++++ Source document

A collection of poems and other writings...

Thursday, 27 August 2015

Dead Fairies

A late Summer Thursday afternoon
and dreaming
I revisit the garden of my childhood Spring

two merciless, samurai leylandii 
preaching 
across the grass

the cherry tree, rope ladder strung from its lower branch
the prunus, spotted with blossom buds and busty bullfinches

closer to the house, a small slope against which we handstood
or rolled down on daisy afternoons

over here 
to the right, the old widowed shed
racked with bikes and plant pots and rakes
shelves of powders
against ants and slugs and fungus

I step behind it
to rediscover the dank hiding place
where golden rod stems snagged socks
where spiders the size of apples waited for sandalled feet
where fence panels, slipped from between posts,
have sidled to the ground and dried to a silver grain

and here next to the bald tennis ball and a decaying shuttlecock
I find the tumbled grave of small bones and dried hair
of shattered gossamer film
I pull small rot-welded corpses of dead fairies one from another
here where magic died 
and wishes made 
yet unbelieved

were finally abandoned


Tuesday, 25 August 2015

essentials

We
coincide 
inside
T K Maxx

you two
smiling
linked
arm in arm
setting off 
up the
escalator

me
I’m heading down
to look at
pants

you two
just out for the joy 
of shopping
seventeen
swapping opinions
on leopard skin tops
on minions 
on Tshirts
checking out boys’ crotches
all elbows
and giggling

me
aching neck
sore feet
fifty five
stacking my backpack
with cheap necessities
reduced knickers
up against
economy cheese
and essentials tea

I'd have come
down there with you
once
but it's
too late
for that.

Saturday, 22 August 2015

A Nice Change - guest spot

This is something of a departure for me...

I have a writing friend,  Pleasant Street aka Rose Red aka Geletilari, from the USA via Twitterland - @AreYouThrilled.  

She writes some very lovely poetry and posts them on her blog here - In My Parlour .  She heard one or two of my readings of my poetry on Soundcloud and asked if I would record a reading of one of hers.  I was of course very flattered and delighted to do it - the Thespian in me still alive and well somewhere in there.

And so here is the text of her poem and a link to me reading it on her Soundcloud account...

++++++++
++++ Entries supplied

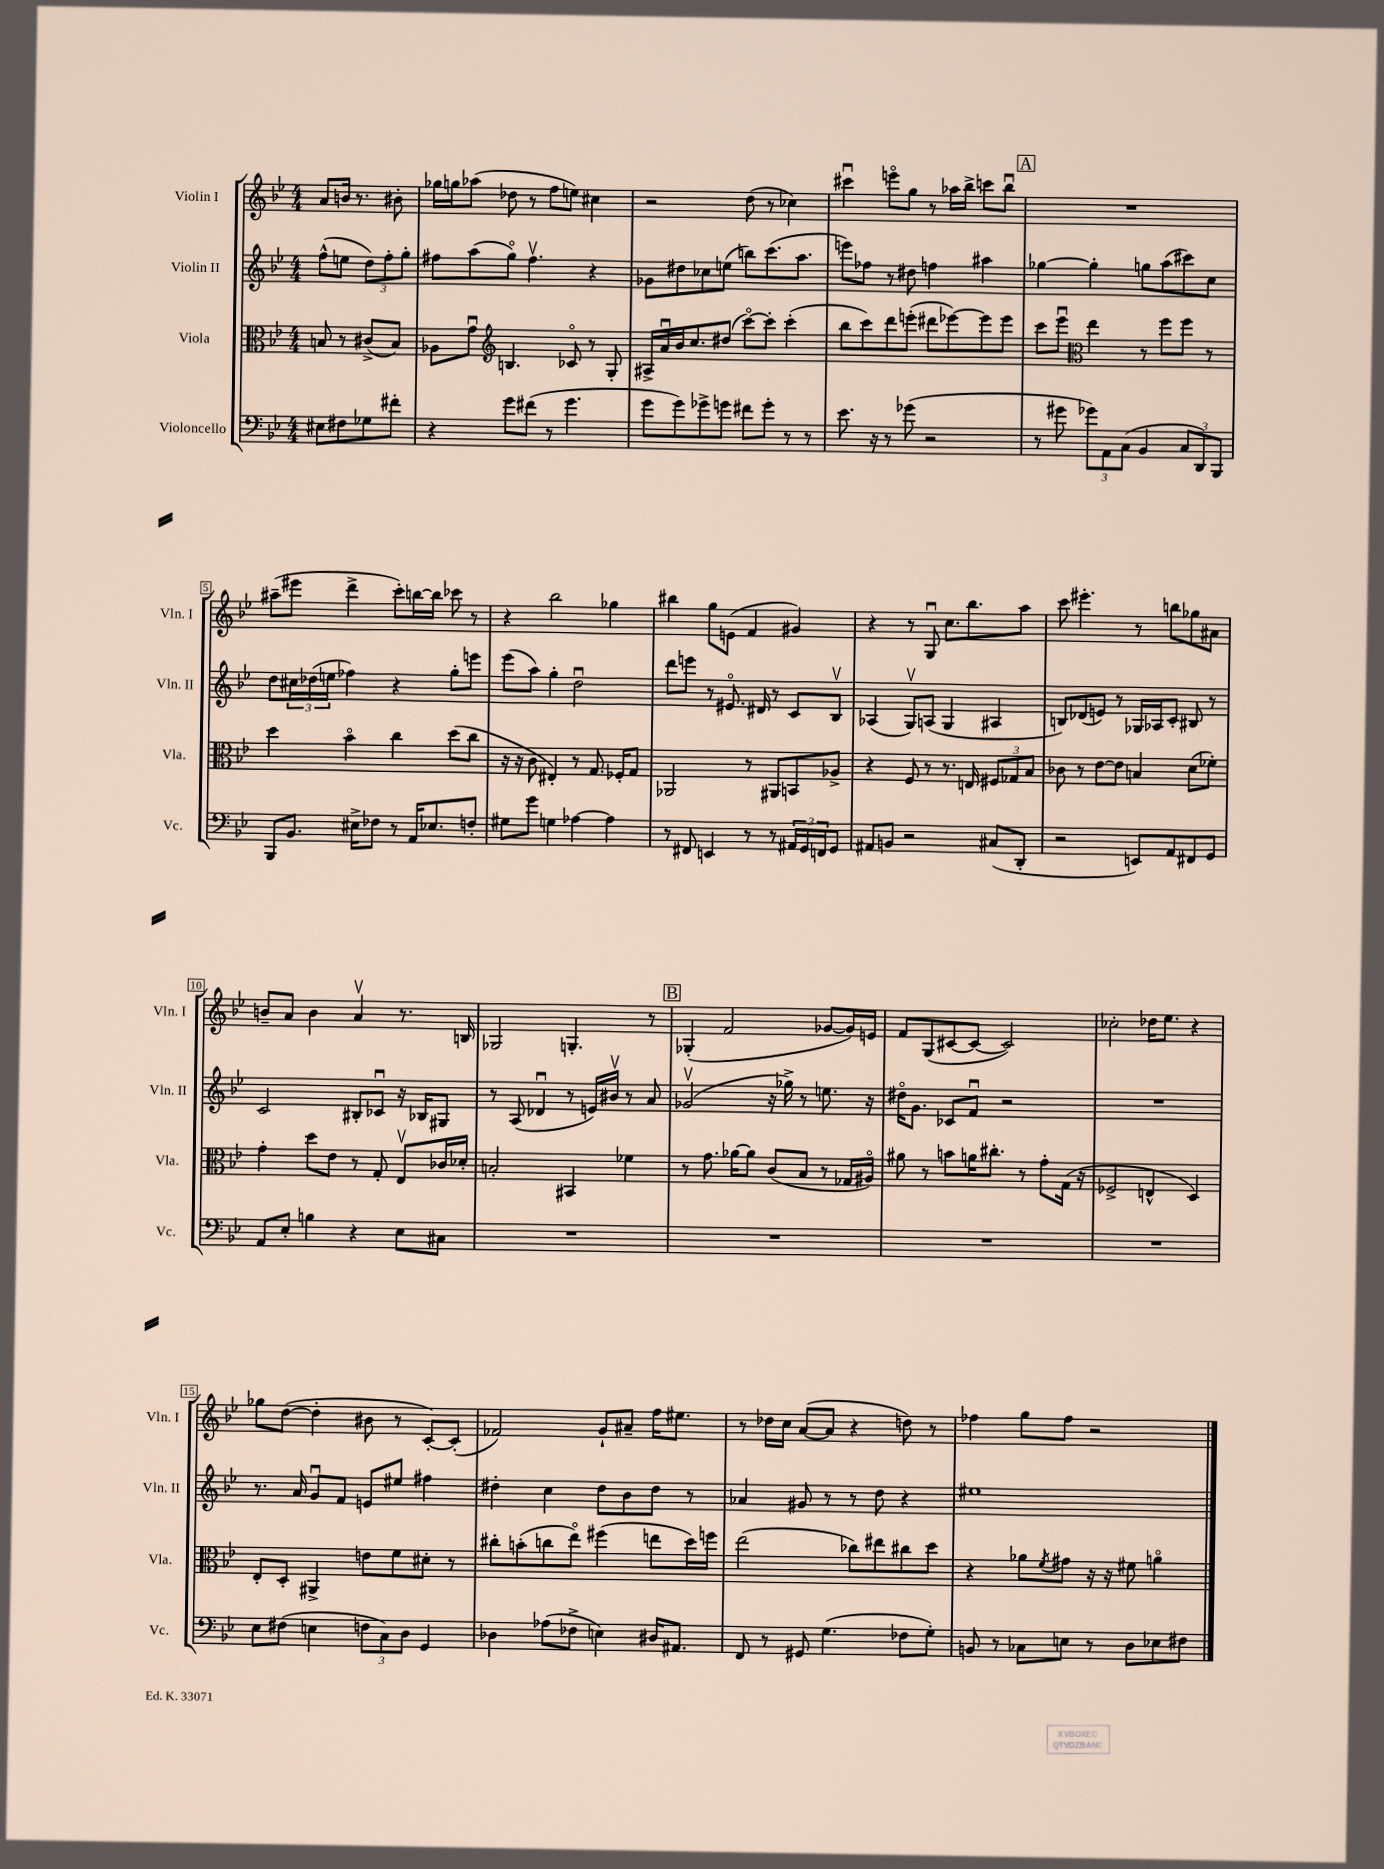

**kern	**kern	**kern	**kern
*staff4	*staff3	*staff2	*staff1
*clefF4	*clefC3	*clefG2	*clefG2
*k[b-e-]	*k[b-e-]	*k[b-e-]	*k[b-e-]
*M4/4	*M4/4	*M4/4	*M4/4
8E#	8B	(8ff^^	8a
8F#	8r	8ee	16b
.	.	.	8.r
8G-	(8c#^	12dd)	.
.	.	12ff'	.
8f#'	8B)	.	8b#'
.	.	12gg'	.
=	=	=	=
4r	8A-	8ff#	16gg-
.	.	.	16gg
.	8gu	(8aa	(8aa-
*	*clefG2	*	*
8g	4.B	8ggo)	8dd-
(8f#	.	4.ff#v	8r
8r	.	.	8ff
4.g	8c-o	.	8ee)
.	8r	4r	4cc#
.	8G'	.	.
=	=	=	=
8g	16A#^	8g-	2r
.	16au	.	.
8g)	16b-	8dd#	.
.	8.cc	.	.
8g-^	.	8cc-	.
8g	(8dd#	(8ee	.
8f#	[8ccco)	8bb)	(8dd
8g'	8ccc']	(8.ccc	8r
8r	(4ccc'	.	4cc-)
.	.	8.aa	.
8r	.	.	.
=	=	=	=
8.e-	8bb-	8eee)	4ccc#u
.	8ccc)	8ff-	.
16r	.	.	.
8r	8ddd	8r	8eeeo
(8g-	(8eee'	8dd#	8gg
2r	8ddd#	4ff	8r
.	[8eee-)	.	16aa-
.	.	.	16bb-^
.	8eee-]	4aa#	8ccc
.	8eee-	.	8bb-u
=	=	=	=
8r	8ccc	[4gg-	1r
8g#	8eee-u	.	.
*	*clefC3	*	*
12g-)	4ee-	4gg-']	.
12AA	.	.	.
(12C	.	.	.
4BB-	8r	8gg	.
.	8ff	(8aa	.
12C	8ff	8ccc#)	.
12DD)	.	.	.
.	8r	8cc	.
12BBB-	.	.	.
=	=	=	=
8BBB-	4dd	8dd	(8aa#~
8.BB-	.	24cc#	8eee#
.	.	(24dd-	.
.	.	24ee	.
.	4b-o	4ff-)	4ddd^
16E#^	.	.	.
8F-	.	.	.
8r	4cc	4r	8ccc')
16AA	.	.	[16bb
8.E-	.	.	16bb]
.	(8dd	8gg'	8ccc-
8F'	8cc	8eee	8r
=	=	=	=
8G#	16r	(8eee-	4r
.	16r	.	.
8g	8c	8aa)	.
4G	4E#')	4gg'	2bb-
[4A-	8r	2ddu	.
.	8.G	.	.
4A-]	.	.	4gg-
.	16F-'	.	.
.	8G	.	.
=	=	=	=
8r	2AA-	8ddd	4bb#
8FF#	.	8eee	.
4EE	.	8r	8gg
.	.	8.e#o	(8e
8r	8r	.	4f
.	.	16d#	.
8r	8AA#	8r	.
24AA#	8BB	8c	4g#)
24GG	.	.	.
24FF	.	.	.
8GG	8A-^	8B-v	.
=	=	=	=
8AA#	4r	(4A-	4r
8BB	.	.	.
2r	8F	8Gv)	8r
.	8r	(8A	8Gu
.	8.r	4G	8.cc
.	16E	.	8.bb-
(8C#	12F#	4A#	.
.	12G-	.	.
8DD'	.	.	8aa
.	12B-	.	.
=	=	=	=
2r	8c-	8B)	8ccc
.	8r	(8d-	4.eee#'
.	[8e-	8e)	.
.	8e-]	8r	.
8EE)	4B	16G-	8r
.	.	16A-	.
8AA	.	8c'	8bb
8FF#	(8d	8B#	8gg-
8GG	8f-')	8r	8a#
=	=	=	=
8AA	4g'	2c	8b~
8E-'	.	.	8a
4B	8dd	.	4b
.	8e-	.	.
4r	8r	8B#'	4av
.	8G'	8c-u	.
8E-	8E-v	16r	8.r
.	.	16B-	.
8C#	16c-	8G#	.
.	16d-'	.	16B
=	=	=	=
1r	2B'	8r	2G-
.	.	(8A	.
.	.	4d-u	.
.	4BB#	8r	4.G'
.	.	16e)	.
.	.	16b#v	.
.	4f-	8r	.
.	.	8a	8r
=	=	=	=
1r	8r	(2g-v	(4G-'
.	8.g	.	.
.	.	.	2f
.	[16a-	.	.
.	8a-]	.	.
.	(8c	16r	.
.	.	16gg-^)	.
.	8B-	8r	.
.	8r	8.ee	[8g-
.	16G-	.	16g-])
.	16A#o)	16r	16e
=	=	=	=
1r	8a#	16dd#o	8f
.	.	8.g	.
.	8r	.	(8G
.	8b	8c-	[8c#
.	16a	8fu	8c#_
.	8.cc#'	.	.
.	.	2r	2c#])
.	8r	.	.
.	8g'	.	.
.	(16G	.	.
.	16r	.	.
=	=	=	=
1r	2F-^	1r	2cc-'
.	4E^^	.	16dd-
.	.	.	8.ee-
.	4D)	.	4r
=	=	=	=
8E-	8E-'	8.r	8gg-
(8F#	8D'	.	([8dd
.	.	16a	.
4E	4AA#^	8gu	4dd']
.	.	8f	.
12F	8e	8e	8b#
12C)	.	.	.
.	8f	8ee#	8r
12D	.	.	.
4GG	8d#'	4ff#	[8c')
.	8r	.	(8c']
=	=	=	=
4D-	8cc#'	4dd#'	2f-)
.	(8b'	.	.
(8A-	8cc	4cc	.
8F-^	8ee-o)	.	.
4E)	(4ff#	8dd#	8g`
.	.	8b-	8a#~
16D#	8ee	8dd#	16ff
8.AA#	.	.	8.ee#
.	16dd)	8r	.
.	16ff	.	.
=	=	=	=
8FF	(2ee-	4a-	8r
8r	.	.	16dd-
.	.	.	16cc
8GG#	.	8g#	([8a
(4.G	.	8r	8a]
.	8cc-)	8r	4r
.	8ee#	8dd	.
8F-	8cc#	4r	8dd)
8G')	8dd	.	8r
=	=	=	=
8BB	4r	1ee#	4ff-
8r	.	.	.
8C-	8a-	.	8gg
.	8qf	.	.
8E	8g#	.	8ff-
8r	16r	.	2r
.	16r	.	.
8D	8f#	.	.
8E-	4ao	.	.
8F#	.	.	.
==	==	==	==
*-	*-	*-	*-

++++++++

**What this exercise asks**
a – From the poetry blog, reproduce everything from "A Nice Change" down to "her Soundcloud account...".
b – In the poetry blog, what age does the speaker of the poem "essentials" give?

**Responses to the exercise**
a –
A Nice Change - guest spot

This is something of a departure for me...

I have a writing friend,  Pleasant Street aka Rose Red aka Geletilari, from the USA via Twitterland - @AreYouThrilled.  

She writes some very lovely poetry and posts them on her blog here - In My Parlour .  She heard one or two of my readings of my poetry on Soundcloud and asked if I would record a reading of one of hers.  I was of course very flattered and delighted to do it - the Thespian in me still alive and well somewhere in there.

And so here is the text of her poem and a link to me reading it on her Soundcloud account...

b – Fifty-five.